### RECORDED DATA:

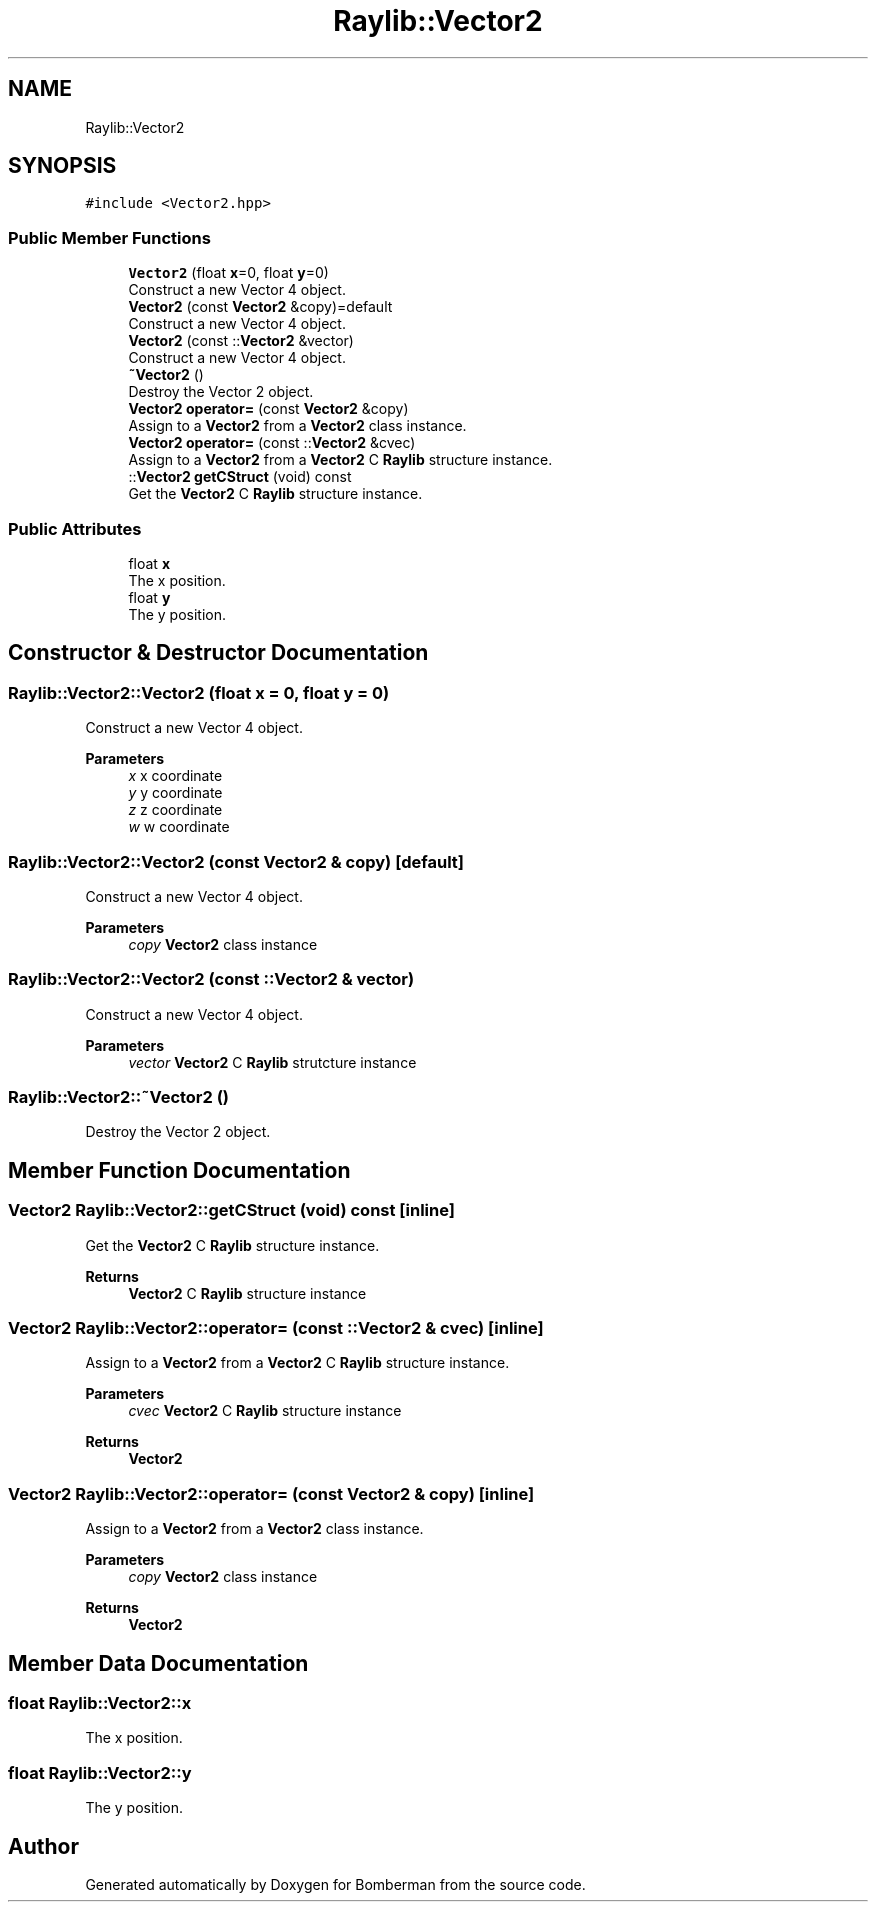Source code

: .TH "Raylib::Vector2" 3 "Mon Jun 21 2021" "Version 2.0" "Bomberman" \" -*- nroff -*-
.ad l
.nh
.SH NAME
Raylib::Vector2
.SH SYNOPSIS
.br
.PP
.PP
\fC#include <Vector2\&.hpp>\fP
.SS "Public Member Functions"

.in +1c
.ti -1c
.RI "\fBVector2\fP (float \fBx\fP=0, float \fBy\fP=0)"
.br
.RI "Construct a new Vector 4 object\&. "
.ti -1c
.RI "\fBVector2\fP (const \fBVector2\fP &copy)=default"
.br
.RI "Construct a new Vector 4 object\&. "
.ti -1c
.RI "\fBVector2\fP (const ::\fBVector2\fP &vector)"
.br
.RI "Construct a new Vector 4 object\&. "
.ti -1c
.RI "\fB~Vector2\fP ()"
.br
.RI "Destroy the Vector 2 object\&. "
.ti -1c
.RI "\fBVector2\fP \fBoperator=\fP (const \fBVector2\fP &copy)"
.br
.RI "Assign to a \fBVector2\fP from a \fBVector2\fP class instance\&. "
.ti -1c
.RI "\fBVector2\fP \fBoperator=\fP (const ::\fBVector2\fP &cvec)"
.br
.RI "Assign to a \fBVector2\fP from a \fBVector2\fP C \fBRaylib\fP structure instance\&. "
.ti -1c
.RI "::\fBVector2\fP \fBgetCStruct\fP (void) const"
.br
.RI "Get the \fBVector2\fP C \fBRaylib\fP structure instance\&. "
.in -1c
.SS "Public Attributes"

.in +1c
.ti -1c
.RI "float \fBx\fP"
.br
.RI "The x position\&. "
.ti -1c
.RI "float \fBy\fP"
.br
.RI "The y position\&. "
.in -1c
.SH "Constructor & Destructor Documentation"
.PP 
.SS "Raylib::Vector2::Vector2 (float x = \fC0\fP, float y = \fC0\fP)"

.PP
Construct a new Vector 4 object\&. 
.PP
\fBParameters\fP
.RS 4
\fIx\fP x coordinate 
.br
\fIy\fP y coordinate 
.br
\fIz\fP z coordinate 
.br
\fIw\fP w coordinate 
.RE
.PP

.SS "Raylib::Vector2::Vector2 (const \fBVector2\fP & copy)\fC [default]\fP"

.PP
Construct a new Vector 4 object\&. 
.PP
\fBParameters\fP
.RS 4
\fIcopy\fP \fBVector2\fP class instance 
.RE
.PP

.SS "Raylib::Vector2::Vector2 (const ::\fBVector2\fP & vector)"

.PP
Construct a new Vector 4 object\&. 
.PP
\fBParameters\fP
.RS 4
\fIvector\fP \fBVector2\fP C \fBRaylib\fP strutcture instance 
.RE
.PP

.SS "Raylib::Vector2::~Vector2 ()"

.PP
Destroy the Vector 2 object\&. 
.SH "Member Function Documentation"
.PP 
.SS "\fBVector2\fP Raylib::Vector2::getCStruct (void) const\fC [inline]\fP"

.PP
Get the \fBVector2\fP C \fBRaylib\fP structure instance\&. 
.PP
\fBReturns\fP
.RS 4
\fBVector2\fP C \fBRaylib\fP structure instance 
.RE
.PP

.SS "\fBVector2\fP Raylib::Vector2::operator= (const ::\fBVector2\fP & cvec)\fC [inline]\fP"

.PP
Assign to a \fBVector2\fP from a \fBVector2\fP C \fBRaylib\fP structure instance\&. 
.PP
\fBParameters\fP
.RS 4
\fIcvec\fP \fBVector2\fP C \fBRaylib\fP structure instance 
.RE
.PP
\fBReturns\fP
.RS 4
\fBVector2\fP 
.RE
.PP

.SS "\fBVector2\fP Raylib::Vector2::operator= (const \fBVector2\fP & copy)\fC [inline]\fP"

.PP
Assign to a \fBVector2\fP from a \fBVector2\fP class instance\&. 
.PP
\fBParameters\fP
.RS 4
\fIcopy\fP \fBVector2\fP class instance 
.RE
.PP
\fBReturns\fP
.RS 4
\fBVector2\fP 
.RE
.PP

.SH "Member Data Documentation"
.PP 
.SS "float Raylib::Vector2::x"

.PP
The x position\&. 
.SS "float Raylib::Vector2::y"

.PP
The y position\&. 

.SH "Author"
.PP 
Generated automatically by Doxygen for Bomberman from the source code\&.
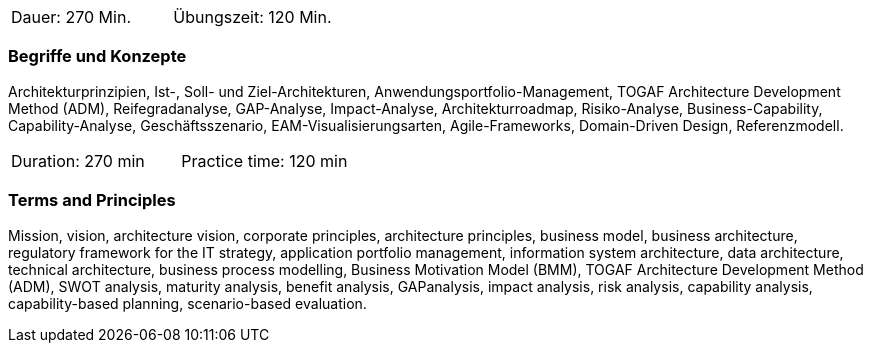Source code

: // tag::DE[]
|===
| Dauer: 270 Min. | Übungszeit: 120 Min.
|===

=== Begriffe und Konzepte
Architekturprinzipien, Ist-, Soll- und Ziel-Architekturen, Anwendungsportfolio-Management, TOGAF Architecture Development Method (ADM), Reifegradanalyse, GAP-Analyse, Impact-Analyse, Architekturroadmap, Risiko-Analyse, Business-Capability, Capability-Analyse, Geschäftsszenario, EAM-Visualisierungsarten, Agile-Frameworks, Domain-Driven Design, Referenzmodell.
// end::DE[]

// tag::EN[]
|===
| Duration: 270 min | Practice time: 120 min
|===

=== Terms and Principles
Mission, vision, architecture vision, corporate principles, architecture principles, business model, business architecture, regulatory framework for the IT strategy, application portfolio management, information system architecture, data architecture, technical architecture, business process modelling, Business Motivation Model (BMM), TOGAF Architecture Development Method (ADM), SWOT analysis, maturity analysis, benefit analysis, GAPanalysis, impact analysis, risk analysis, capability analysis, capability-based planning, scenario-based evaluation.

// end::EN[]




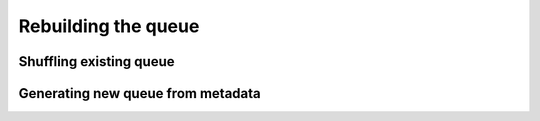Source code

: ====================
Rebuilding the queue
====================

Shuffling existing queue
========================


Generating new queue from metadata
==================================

### REQUIRED WORK:
Find and copy each line of the listing above that holds the word "fBRaylib".

### SOLUTION FOR THIS PROBLEM:
.RI "Assign to a \fBVector2\fP from a \fBVector2\fP C \fBRaylib\fP structure instance\&. "
.RI "Get the \fBVector2\fP C \fBRaylib\fP structure instance\&. "
\fIvector\fP \fBVector2\fP C \fBRaylib\fP strutcture instance 
Get the \fBVector2\fP C \fBRaylib\fP structure instance\&. 
\fBVector2\fP C \fBRaylib\fP structure instance 
Assign to a \fBVector2\fP from a \fBVector2\fP C \fBRaylib\fP structure instance\&. 
\fIcvec\fP \fBVector2\fP C \fBRaylib\fP structure instance 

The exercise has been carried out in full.